= PASSAGE =
────────

Parenting

Everything comes with instructions...that is everything except for a baby. Once you become a parent, you have this beautiful baby in front of you and may have no idea what to do next! That’s okay. So many of us have been there before (and are still there now).

From what diapers to buy to sleeping patterns and traveling, there’s so much to consider when you’re a parent. That’s why having valuable resources and insight can make the experience a little easier. We all know it takes a village to raise a child...and sometimes it takes more than one!

Here are some common things that parents often need to know about as they raise their children.

Diapering and Clothes

Diapers are a big part of being a new parent. But, there’s more to know than just putting a diaper on your baby and calling it a day. From the diaper bag to the diapers themselves, you would be surprised at how many things you need to discover!

Cloth or Disposable Diapers?

One of the first things you’re going to have to figure out is whether you want to use cloth or disposable diapers. There are pros and cons to each.

────────

= WHAT YOU NEED TO DO =
1. From the parenting page, copy the passage that begins at the words "Diapers are a" and stops after the words "need to discover!".
2. Translate this sentence from the parenting page into Spanish: "One of the first things you’re going to have to figure out is whether you want to use cloth or disposable diapers."
3. Write what follows the last sentence of the parenting page.

= PROVIDED MATERIAL =
────────

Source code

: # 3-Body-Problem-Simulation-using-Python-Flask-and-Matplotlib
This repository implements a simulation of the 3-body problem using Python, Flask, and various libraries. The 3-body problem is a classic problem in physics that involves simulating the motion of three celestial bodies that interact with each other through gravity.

────────

= RESULTS OF THE EXERCISE =
1.
Diapers are a big part of being a new parent. But, there’s more to know than just putting a diaper on your baby and calling it a day. From the diaper bag to the diapers themselves, you would be surprised at how many things you need to discover!

2. Una de las primeras cosas que tendrás que decidir es si quieres usar pañales de tela o desechables.

3.
Cloth diapers are better for the environment and less expensive. But, you need to clean cloth diapers versus just throwing disposable diapers away. No matter which one you choose, you can expect to use plenty of diapers from birth until your child is potty trained.

If you decide to go the disposable route, there are many different brands to choose from. Through trial and error, many parents find their favorites and usually stick with them.

Even when you think your child is potty trained, many parents still use nighttime diapers in case their child has an accident.

What You’ll Need for Diapering

Before your baby arrives, you want to make sure you have the following diapering musts:

Having a night light handy is also a good idea so that you don’t have to turn on a bright light in the middle of the night. Some parents also like to have a special pail for diapers while others just put them in separate bags and throw them in the trash.

Don’t forget the diaper bag! You’ll want to make sure you have one that fits everything you need. If you have twins, you’ll want to have a diaper bag big enough to carry everything for two!

How to Change a Diaper

Now that you have all the gear, it’s time to get down to the nitty-gritty. If you have limited diaper changing experience, here’s a quick rundown of what to expect once you have all of your supplies nearby.

  • Put your baby down on their back.
  • Remove clothing so that you can get to the diaper.
  • Pull the tabs on the sides of the diaper to get it off.
  • Lift your baby’s bottom so you can take the dirty diaper.
  • Clean with a wet wipe. Wipe from front to back for girls.
  • Use ointment if you notice a diaper rash.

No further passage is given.